#### Task objective:
Reproduce the passage from the forum discussion about a vegan Christmas meal word for word, from "The only way" to "goes both ways.".

#### Exercise passage:
The difficulty is not in producing a vegan meal per se, it's in making this meal vegan.

But this meal isn't difficult to make vegan at all.
Roast potatoes, Brussels sprouts, glazed carrots, cranberry sauce, gravy. Mince pies, Christmas pudding
All things that I could pick up at my local tiny co op, all vegan.
The only thing that isn't vegan is the turkey and I wouldn't mind going without, or you can pick up a packet of vegan sausages.

The only way those things aren't vegan is if you deliberately go out of your way to add animal products into them.

PurpleDaisies · 20/11/2019 17:37

I think most people who come round for Christmas lunch just want a decent meal and aren’t bothered if the sprouts have bacon and you use olive oil for the spuds.

It’s totally your choice but the martyr comment is a bit ott.

furrytoebean · 20/11/2019 17:38

Bleurgh no way. Why should 9 of my guests have their preferences changed because of one person?

There's nothing wrong with having preferences at all. But we've had page after page of people saying that the vegan is being awkward and should be more flexible and I'm pointing out that this goes both ways.

#### Stored data:
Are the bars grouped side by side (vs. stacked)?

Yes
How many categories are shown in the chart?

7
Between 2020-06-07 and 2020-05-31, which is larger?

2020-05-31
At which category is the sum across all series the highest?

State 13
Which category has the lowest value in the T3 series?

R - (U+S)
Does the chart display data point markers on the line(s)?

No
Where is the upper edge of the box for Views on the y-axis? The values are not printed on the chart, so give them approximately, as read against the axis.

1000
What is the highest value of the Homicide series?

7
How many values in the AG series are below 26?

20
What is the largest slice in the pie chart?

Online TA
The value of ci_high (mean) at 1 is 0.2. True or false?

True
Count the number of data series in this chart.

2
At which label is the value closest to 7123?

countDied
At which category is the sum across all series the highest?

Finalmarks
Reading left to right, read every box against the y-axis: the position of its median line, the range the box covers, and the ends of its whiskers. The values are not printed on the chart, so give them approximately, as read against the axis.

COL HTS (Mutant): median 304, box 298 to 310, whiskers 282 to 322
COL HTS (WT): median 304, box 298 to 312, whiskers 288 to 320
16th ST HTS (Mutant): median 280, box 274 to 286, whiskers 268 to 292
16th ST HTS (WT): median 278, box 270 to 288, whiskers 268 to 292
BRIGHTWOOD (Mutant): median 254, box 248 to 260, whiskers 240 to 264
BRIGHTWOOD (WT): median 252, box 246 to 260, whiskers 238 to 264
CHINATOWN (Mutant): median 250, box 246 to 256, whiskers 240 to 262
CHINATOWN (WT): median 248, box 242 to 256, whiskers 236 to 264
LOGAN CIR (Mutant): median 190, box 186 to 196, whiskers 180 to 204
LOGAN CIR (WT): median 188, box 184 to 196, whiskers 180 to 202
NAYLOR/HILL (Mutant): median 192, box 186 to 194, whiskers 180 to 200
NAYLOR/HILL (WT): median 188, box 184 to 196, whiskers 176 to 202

#### Output:
The only way those things aren't vegan is if you deliberately go out of your way to add animal products into them.

PurpleDaisies · 20/11/2019 17:37

I think most people who come round for Christmas lunch just want a decent meal and aren’t bothered if the sprouts have bacon and you use olive oil for the spuds.

It’s totally your choice but the martyr comment is a bit ott.

furrytoebean · 20/11/2019 17:38

Bleurgh no way. Why should 9 of my guests have their preferences changed because of one person?

There's nothing wrong with having preferences at all. But we've had page after page of people saying that the vegan is being awkward and should be more flexible and I'm pointing out that this goes both ways.